Mais de 574 mil pessoas bloquearam acesso a sites de apostas no Brasil
Ferramenta do governo federal permite autoexclusão de plataformas de bets e aponta impactos na saúde mental como principal motivo para adesão.

27/05/2026 - 09:28

Mais de 574 mil pessoas bloquearam acesso a sites de apostas no Brasil

Mais de 574 mil brasileiros já utilizaram a Plataforma Centralizada de Autoexclusão para bloquear o próprio acesso a sites de apostas autorizados no país.

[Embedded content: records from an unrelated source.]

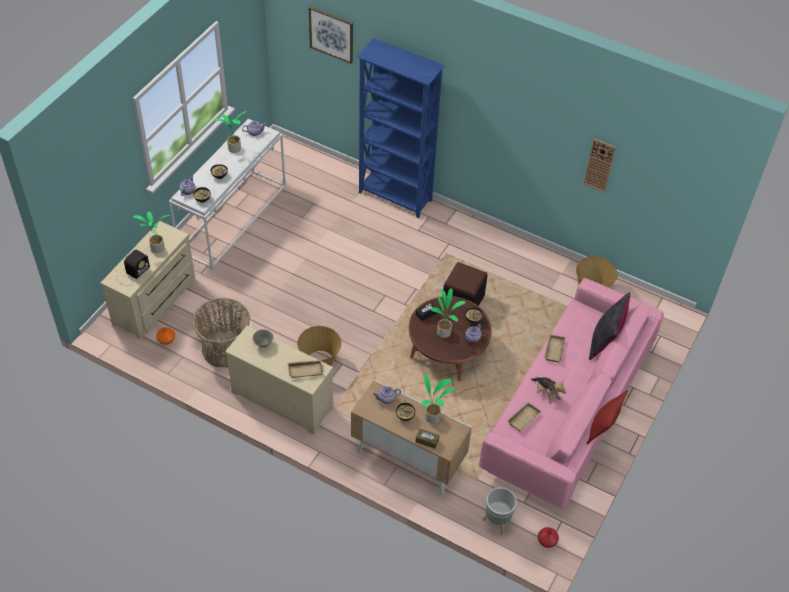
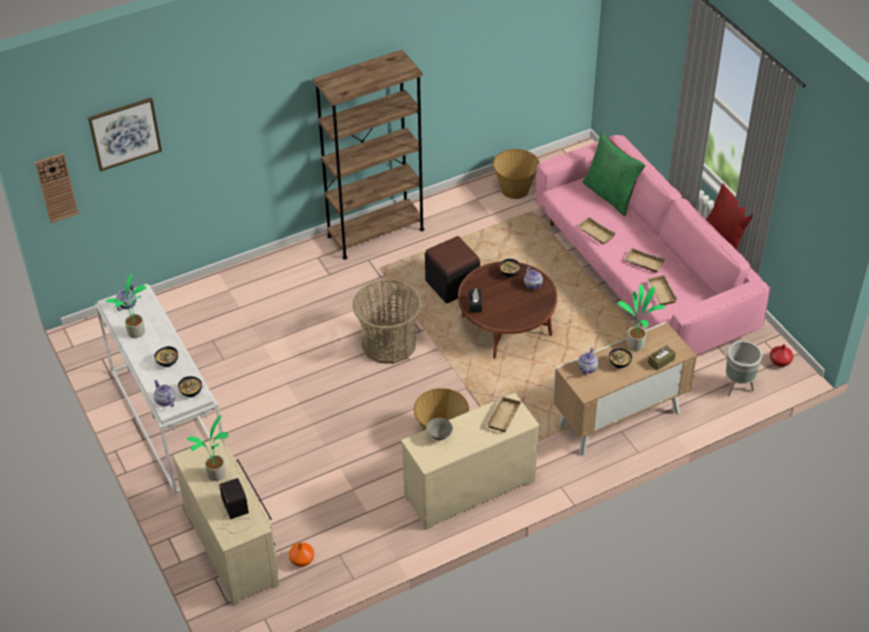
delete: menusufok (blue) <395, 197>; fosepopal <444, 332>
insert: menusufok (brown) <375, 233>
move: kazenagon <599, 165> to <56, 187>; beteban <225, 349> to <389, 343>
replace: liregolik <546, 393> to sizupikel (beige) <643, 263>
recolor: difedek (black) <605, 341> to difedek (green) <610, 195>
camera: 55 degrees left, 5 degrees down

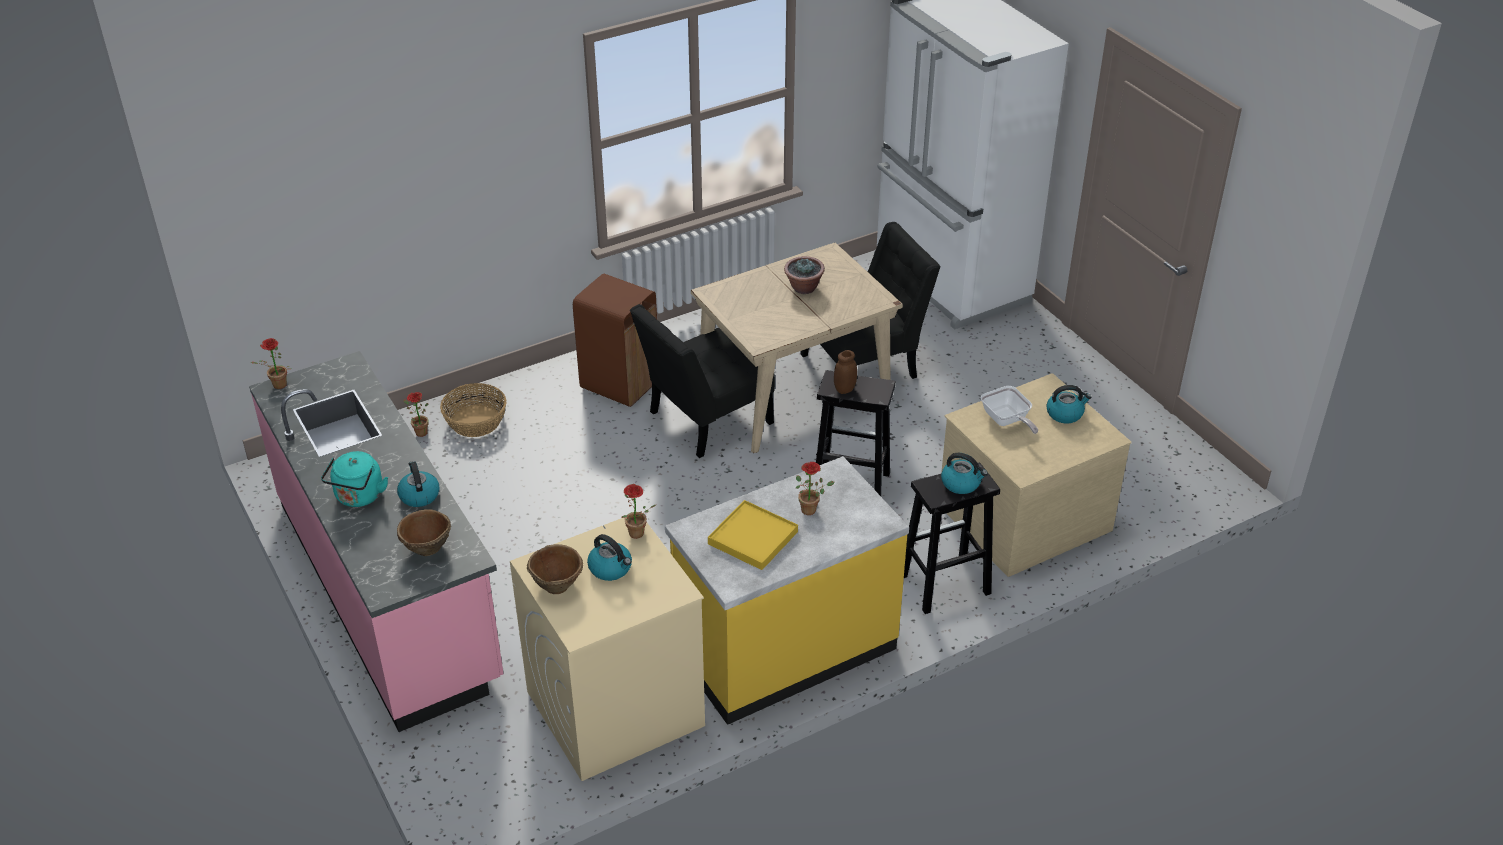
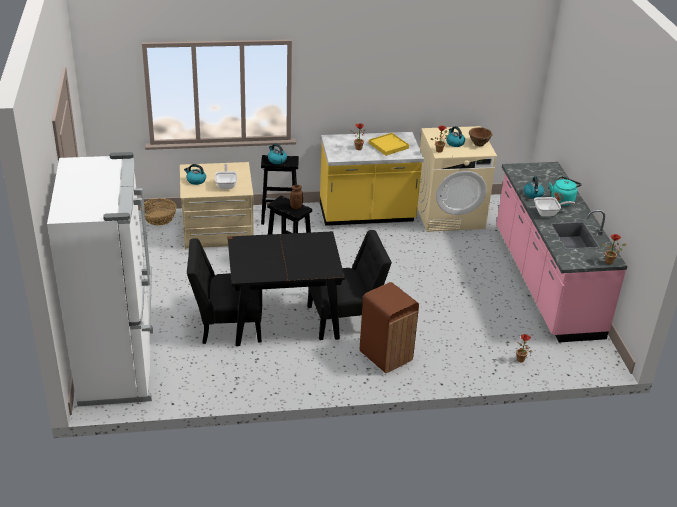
delete: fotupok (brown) <426, 547>; fosepopal <803, 288>
insert: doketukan <548, 213>
move: beteban <475, 422> to <159, 218>
recolor: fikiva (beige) <794, 394> to fikiva (black) <283, 319>
camera: 160 degrees left, 5 degrees down

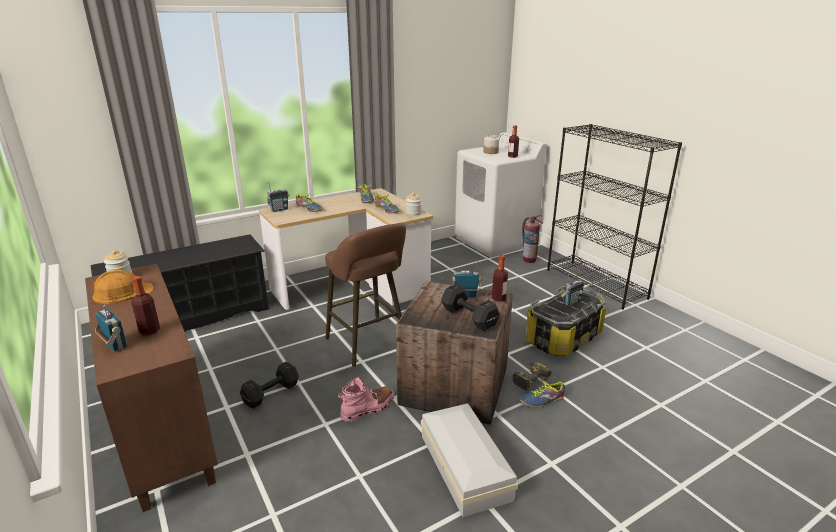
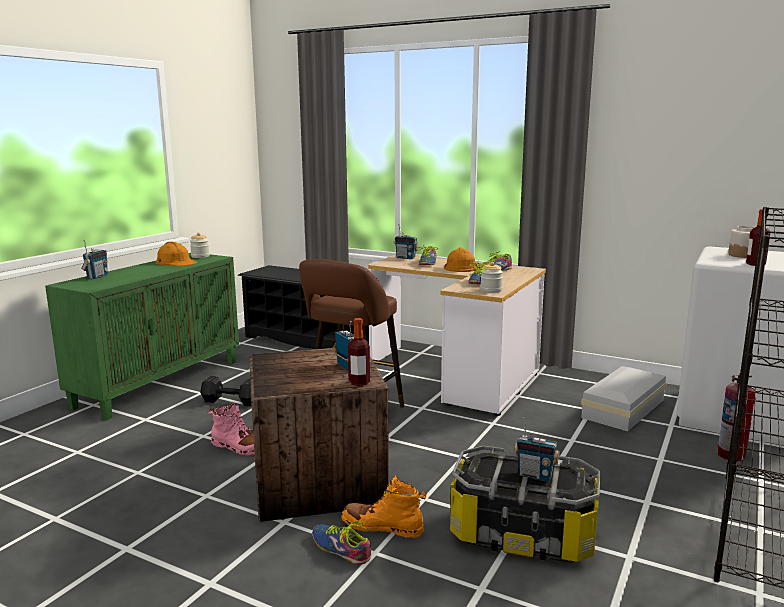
delete: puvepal <149, 331>;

Os dados foram divulgados pelo Ministério da Saúde e mostram um crescimento da procura pela ferramenta criada pelo governo federal para ajudar pessoas que enfrentam dificuldades relacionadas ao jogo.

Segundo o levantamento, cerca de 207 mil usuários — o equivalente a 41% dos pedidos — afirmaram que decidiram aderir ao bloqueio por perda de controle sobre as apostas e possíveis danos à saúde mental. Outros motivos citados incluem preocupação com vazamento de dados pessoais, responsável por 18% das solicitações, e problemas financeiros, mencionados em 12% dos casos.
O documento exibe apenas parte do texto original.